China’s second manned spacecraft Shenzhou VI has touched down successfully in Inner Mongolia after orbiting the Earth for five days.
The country stepped up a gush of patriotic fanfare as the two astronauts reported they had landed safely and were in good health after the space capsule touched down in the remote steppes of the northern Inner Mongolia region.
They completed 76 orbits of the Earth and travelled millions of miles since Wednesday morning’s launch of the mission, which the country’s media has already hailed as a breakthrough demonstrating China’s emergence as a technological power.
The Xinhua news agency said in a commentary ahead of their return: “We’re proud of Fei Junlong and Nie Haisheng, and we’re even prouder of the motherland’s constantly advancing aerospace programme”.

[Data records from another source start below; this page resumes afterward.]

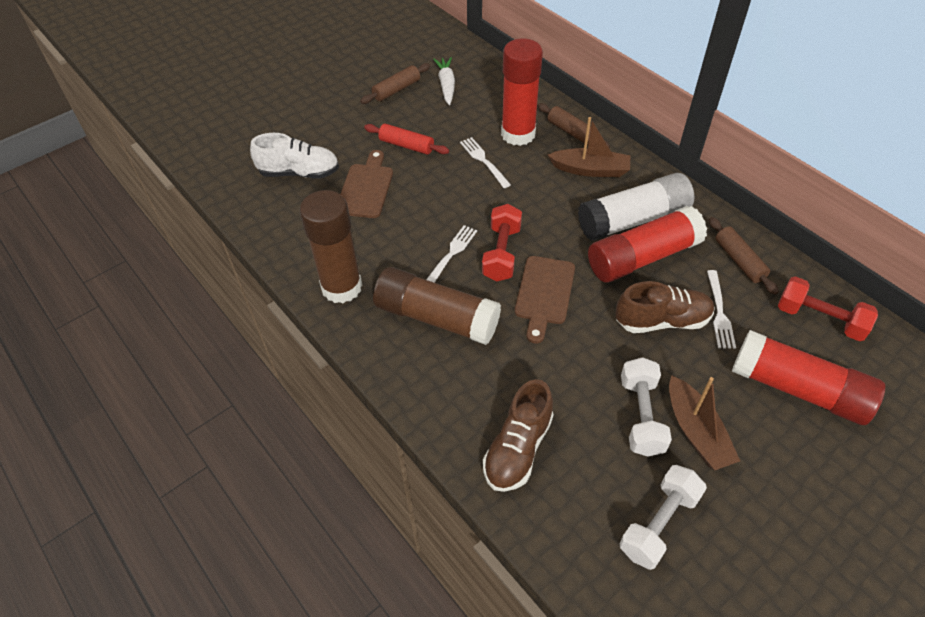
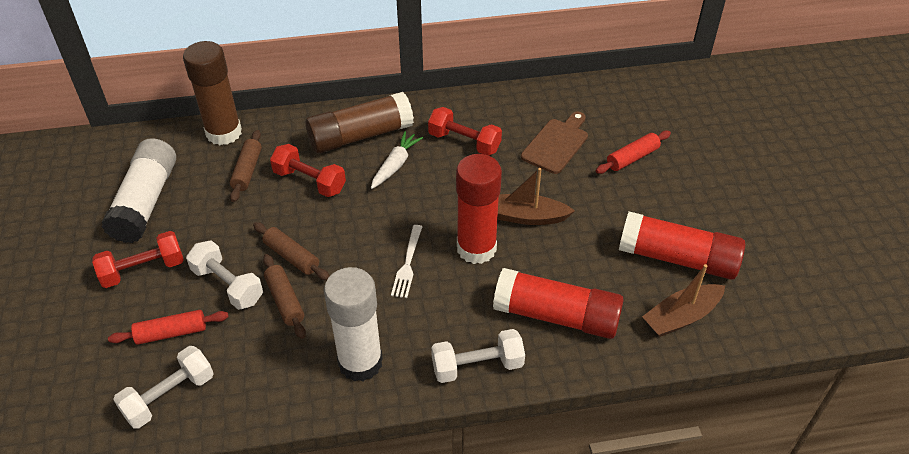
brown cutting board: 2 -> 1
brown shoe: 2 -> 0
red dumbbell: 2 -> 3
red rolling pin: 1 -> 2
white dumbbell: 2 -> 3
white fork: 3 -> 1
white glue stick: 1 -> 2
white shoe: 1 -> 0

Chinese President Hu Jintao had spoken to the astronauts by telephone over the weekend, just days after presiding over a meeting of top Communist Party leadership that spelt out the country’s plans to develop its own technological prowess.
“In times past, we couldn’t manufacture even a car or ship,” Xinhua said.
“Today, an independent, self-sufficient, constantly strengthening China has, like a miracle, become one of a handful of countries able to make the dream of spaceflight a reality.”
Colonel Yang Liwei became the first Chinese man in space when he orbited the Earth 14 times aboard the Shenzhou V in October 2003.